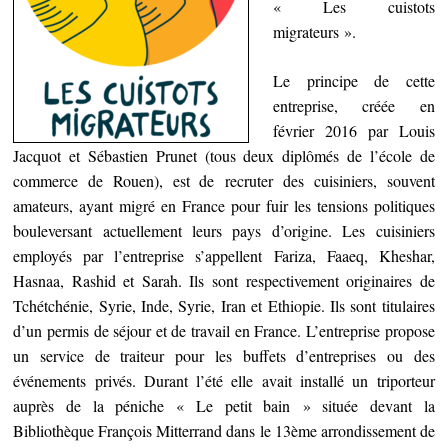
« Les cuistots
migrateurs ».
Le principe de cette
entreprise, créée en
février 2016 par Louis
Jacquot et Sébastien Prunet (tous deux diplômés de l’école de
commerce de Rouen), est de recruter des cuisiniers, souvent
amateurs, ayant migré en France pour fuir les tensions politiques
bouleversant actuellement leurs pays d’origine.
Les cuisiniers
employés par l’entreprise s’appellent Fariza, Faaeq, Kheshar,
Hasnaa, Rashid et Sarah. Ils sont respectivement originaires de
Tchétchénie, Syrie, Inde, Syrie, Iran et Ethiopie. Ils sont titulaires
d’un permis de séjour et de travail en France. L’entreprise propose
un service de traiteur pour les buffets d’entreprises ou des
événements privés. Durant l’été elle avait installé un triporteur
auprès de la péniche « Le petit bain » située devant la
Bibliothèque François Mitterrand dans le 13ème arrondissement de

_Work required_.
Return the text of every entry above word for word, leaving out the pictures.

_Expected output_.
« Les cuistots
migrateurs ».
Le principe de cette
entreprise, créée en
février 2016 par Louis
Jacquot et Sébastien Prunet (tous deux diplômés de l’école de
commerce de Rouen), est de recruter des cuisiniers, souvent
amateurs, ayant migré en France pour fuir les tensions politiques
bouleversant actuellement leurs pays d’origine.
Les cuisiniers
employés par l’entreprise s’appellent Fariza, Faaeq, Kheshar,
Hasnaa, Rashid et Sarah. Ils sont respectivement originaires de
Tchétchénie, Syrie, Inde, Syrie, Iran et Ethiopie. Ils sont titulaires
d’un permis de séjour et de travail en France. L’entreprise propose
un service de traiteur pour les buffets d’entreprises ou des
événements privés. Durant l’été elle avait installé un triporteur
auprès de la péniche « Le petit bain » située devant la
Bibliothèque François Mitterrand dans le 13ème arrondissement de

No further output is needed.